Triangle ABC is reflected over the y-axis what are the coordinates of the reflected triangle describe in words what happens to the x coordinates and the y coordinates of the original triangle's vertices as a result of this reflection.
Please help! Thank you!
A'(-1, 3) B'(-4, 5) C'(-3, 1)
@Steve
No offense, but your attitude isn't cool. If you're going to be a helper, be nice about it instead of making people feel dumb. If you don't want to help, that's okay, too. Basically, be nice. :)
Just help the poor person...and me ;)
Can someone please help me?
Anyone please!!!
Can someone please help me? Anyone?
Is ↑ right someone check plz
feel dumb **
it tags out- dump with a b **
is steve right
help!!!1
Yes, Steve is right. When a triangle is reflected over the y-axis, the x-coordinates of its vertices are negated while the y-coordinates remain the same. For example, if the original coordinates of triangle ABC are A(x1, y1), B(x2, y2), and C(x3, y3), then the reflected coordinates of triangle A'B'C' would be A'(-x1, y1), B'(-x2, y2), and C'(-x3, y3).
describe in words what happens to the x-coordinates and y-coordinates of the original triangles vertices as a results of this reflection
When a triangle is reflected over the y-axis, all of its x-coordinates are negated, while the y-coordinates remain the same.
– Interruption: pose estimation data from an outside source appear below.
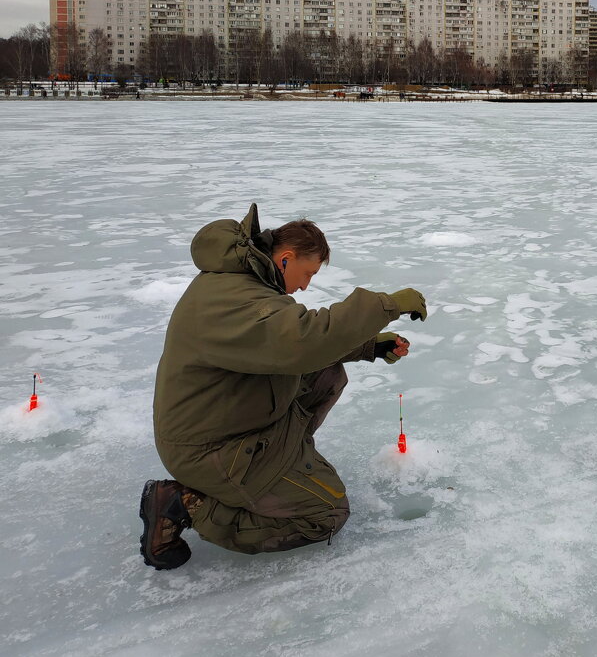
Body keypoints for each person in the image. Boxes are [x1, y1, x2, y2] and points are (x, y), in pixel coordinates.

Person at [140, 203, 427, 570]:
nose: (306, 285)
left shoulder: (242, 282)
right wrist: (385, 306)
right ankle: (185, 504)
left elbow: (283, 341)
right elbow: (299, 340)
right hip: (210, 449)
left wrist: (370, 346)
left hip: (233, 421)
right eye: (306, 274)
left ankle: (281, 465)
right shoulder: (232, 298)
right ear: (286, 258)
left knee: (326, 373)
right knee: (325, 514)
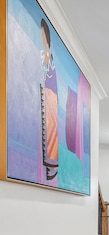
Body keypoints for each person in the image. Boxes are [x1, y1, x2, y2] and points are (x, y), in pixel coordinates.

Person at [40, 19, 59, 180]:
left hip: (50, 96)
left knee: (51, 127)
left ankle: (52, 165)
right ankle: (50, 165)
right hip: (48, 95)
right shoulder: (46, 56)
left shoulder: (48, 58)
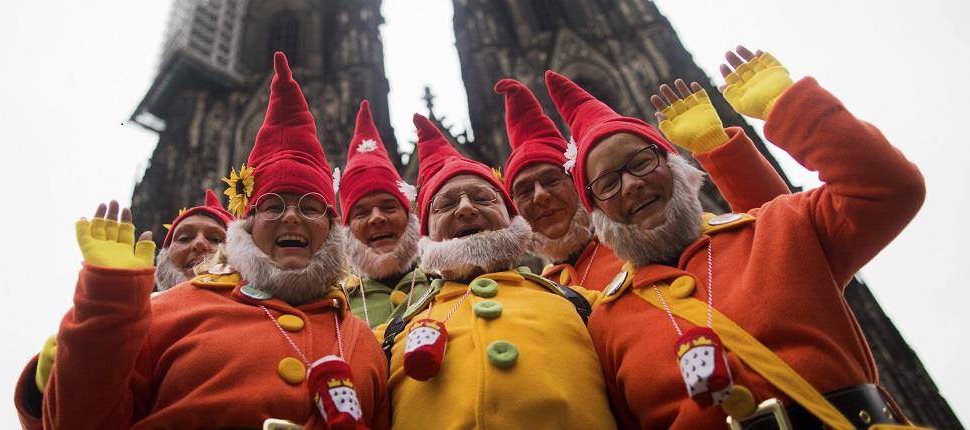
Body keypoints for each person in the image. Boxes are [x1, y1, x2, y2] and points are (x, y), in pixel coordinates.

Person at [546, 46, 926, 428]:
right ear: (596, 212)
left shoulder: (777, 227)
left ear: (676, 166)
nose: (630, 185)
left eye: (642, 162)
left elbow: (889, 187)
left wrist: (787, 107)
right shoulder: (606, 324)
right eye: (607, 183)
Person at [41, 52, 389, 429]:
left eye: (310, 207)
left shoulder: (364, 344)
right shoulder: (166, 313)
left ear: (333, 225)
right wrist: (104, 307)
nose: (291, 216)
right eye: (272, 206)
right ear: (245, 223)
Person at [382, 113, 615, 429]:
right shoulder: (385, 339)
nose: (466, 207)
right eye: (445, 204)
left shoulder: (591, 307)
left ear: (512, 218)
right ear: (425, 234)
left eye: (482, 197)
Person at [494, 78, 789, 291]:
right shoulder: (540, 292)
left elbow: (777, 234)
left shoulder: (646, 236)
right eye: (523, 191)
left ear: (582, 188)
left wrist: (722, 150)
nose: (541, 196)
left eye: (551, 180)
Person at [13, 189, 233, 430]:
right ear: (164, 259)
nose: (200, 244)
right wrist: (46, 388)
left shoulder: (269, 307)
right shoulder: (134, 318)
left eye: (215, 239)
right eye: (183, 238)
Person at [339, 100, 429, 328]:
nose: (377, 217)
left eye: (389, 207)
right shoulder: (333, 305)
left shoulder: (449, 286)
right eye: (361, 212)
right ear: (347, 228)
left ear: (411, 218)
This means that if a point P on the original triangle has coordinates (x, y), its reflected point P' on the new triangle would have coordinates (-x, y).
They are right i took the test
reflection through the y-axis changes the sign of the x-coordinate.
Surely your text explains this.
Or, you could get out some graph paper and do some experimenting. Just plot a point and flip it over the y-axis.